Fourier Transform Spectroscopy for atmospheric research and operational use; a historical perspective
Abstract:
I was fortunate to become acquainted with FT Spectroscopy here at
University of Toronto in 1962 when the technique was at an early stage
of infancy. At that time it took great effort to make a Fourier
transform spectrometer (FTS) work both optically and computationally.
The first project I was involved in consisted of operating an FTS
remotely on a scientific balloon to measure the spectrum of the faint
night airglow from a high altitude vantage. Each successive opportunity
to work with FTS from which I would learn how to implement it better
will be chronicled.

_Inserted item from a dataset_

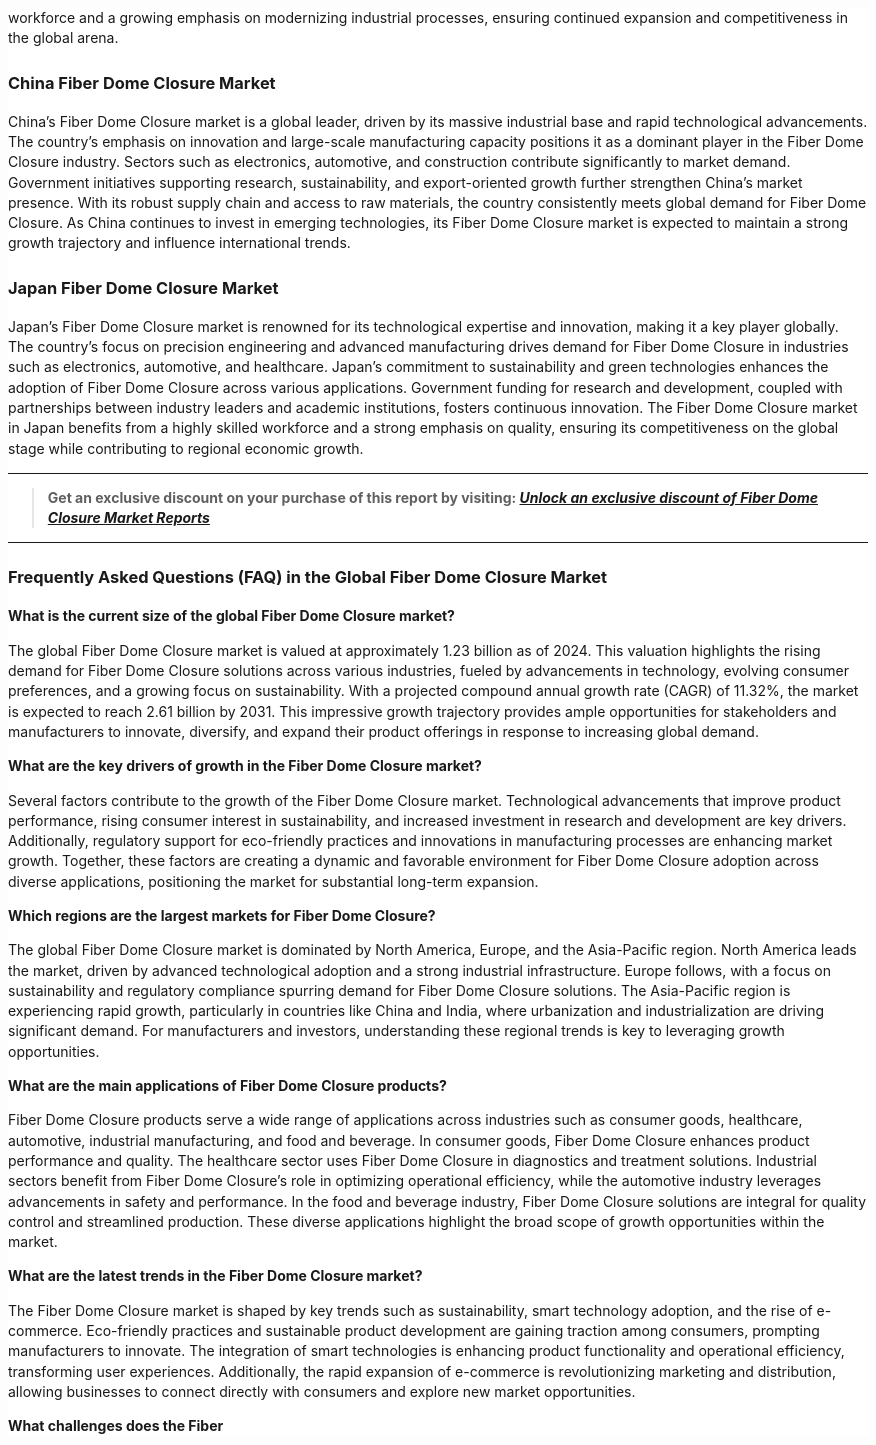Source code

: workforce and a growing emphasis on modernizing industrial processes, ensuring continued expansion and competitiveness in the global arena.</p><h3>China Fiber Dome Closure Market</h3><p>China&rsquo;s Fiber Dome Closure market is a global leader, driven by its massive industrial base and rapid technological advancements. The country&rsquo;s emphasis on innovation and large-scale manufacturing capacity positions it as a dominant player in the Fiber Dome Closure industry. Sectors such as electronics, automotive, and construction contribute significantly to market demand. Government initiatives supporting research, sustainability, and export-oriented growth further strengthen China&rsquo;s market presence. With its robust supply chain and access to raw materials, the country consistently meets global demand for Fiber Dome Closure. As China continues to invest in emerging technologies, its Fiber Dome Closure market is expected to maintain a strong growth trajectory and influence international trends.</p><h3>Japan Fiber Dome Closure Market</h3><p>Japan&rsquo;s Fiber Dome Closure market is renowned for its technological expertise and innovation, making it a key player globally. The country&rsquo;s focus on precision engineering and advanced manufacturing drives demand for Fiber Dome Closure in industries such as electronics, automotive, and healthcare. Japan&rsquo;s commitment to sustainability and green technologies enhances the adoption of Fiber Dome Closure across various applications. Government funding for research and development, coupled with partnerships between industry leaders and academic institutions, fosters continuous innovation. The Fiber Dome Closure market in Japan benefits from a highly skilled workforce and a strong emphasis on quality, ensuring its competitiveness on the global stage while contributing to regional economic growth.</p><hr /><blockquote><p><strong>Get an exclusive discount on your purchase of this report by visiting: <em><a href="://marketresearchpulse.com/ask-for-discount/43119?utm_source=Github&amp;utm_medium=021">Unlock an exclusive discount of Fiber Dome Closure Market Reports</a></em>&nbsp;</strong></p></blockquote><hr /><h3>Frequently Asked Questions (FAQ) in the Global Fiber Dome Closure Market</h3><p><strong>What is the current size of the global Fiber Dome Closure market?</strong></p><p>The global Fiber Dome Closure market is valued at approximately 1.23 billion as of 2024. This valuation highlights the rising demand for Fiber Dome Closure solutions across various industries, fueled by advancements in technology, evolving consumer preferences, and a growing focus on sustainability. With a projected compound annual growth rate (CAGR) of 11.32%, the market is expected to reach 2.61 billion by 2031. This impressive growth trajectory provides ample opportunities for stakeholders and manufacturers to innovate, diversify, and expand their product offerings in response to increasing global demand.</p><p><strong>What are the key drivers of growth in the Fiber Dome Closure market?</strong></p><p>Several factors contribute to the growth of the Fiber Dome Closure market. Technological advancements that improve product performance, rising consumer interest in sustainability, and increased investment in research and development are key drivers. Additionally, regulatory support for eco-friendly practices and innovations in manufacturing processes are enhancing market growth. Together, these factors are creating a dynamic and favorable environment for Fiber Dome Closure adoption across diverse applications, positioning the market for substantial long-term expansion.</p><p><strong>Which regions are the largest markets for Fiber Dome Closure?</strong></p><p>The global Fiber Dome Closure market is dominated by North America, Europe, and the Asia-Pacific region. North America leads the market, driven by advanced technological adoption and a strong industrial infrastructure. Europe follows, with a focus on sustainability and regulatory compliance spurring demand for Fiber Dome Closure solutions. The Asia-Pacific region is experiencing rapid growth, particularly in countries like China and India, where urbanization and industrialization are driving significant demand. For manufacturers and investors, understanding these regional trends is key to leveraging growth opportunities.</p><p><strong>What are the main applications of Fiber Dome Closure products?</strong></p><p>Fiber Dome Closure products serve a wide range of applications across industries such as consumer goods, healthcare, automotive, industrial manufacturing, and food and beverage. In consumer goods, Fiber Dome Closure enhances product performance and quality. The healthcare sector uses Fiber Dome Closure in diagnostics and treatment solutions. Industrial sectors benefit from Fiber Dome Closure&rsquo;s role in optimizing operational efficiency, while the automotive industry leverages advancements in safety and performance. In the food and beverage industry, Fiber Dome Closure solutions are integral for quality control and streamlined production. These diverse applications highlight the broad scope of growth opportunities within the market.</p><p><strong>What are the latest trends in the Fiber Dome Closure market?</strong></p><p>The Fiber Dome Closure market is shaped by key trends such as sustainability, smart technology adoption, and the rise of e-commerce. Eco-friendly practices and sustainable product development are gaining traction among consumers, prompting manufacturers to innovate. The integration of smart technologies is enhancing product functionality and operational efficiency, transforming user experiences. Additionally, the rapid expansion of e-commerce is revolutionizing marketing and distribution, allowing businesses to connect directly with consumers and explore new market opportunities.</p><p><strong>What challenges does the Fiber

The driving force behind this persistent work with
FTS was the huge advantages the technique could provide compared with
more classical methods of spectroscopy. Initially the sensitivity
advantage obtained with the high optical throughput and the efficiency
achieved with multiplexing were of greatest interest. With time and the
development of array detectors the emphasis of FTS advantages changed to
accuracy and precision of spectral measurements achievable with FTS.
The presentation will be illustrated with multiple examples of FTS
implementations and applications. The evolution of various technologies
over the past 50 years also play an important role in the advancement of
FTS. In particular Moore’s law pertaining to the growth in computing
capability has played a pivotal role in advancing the state of the art
of FTS.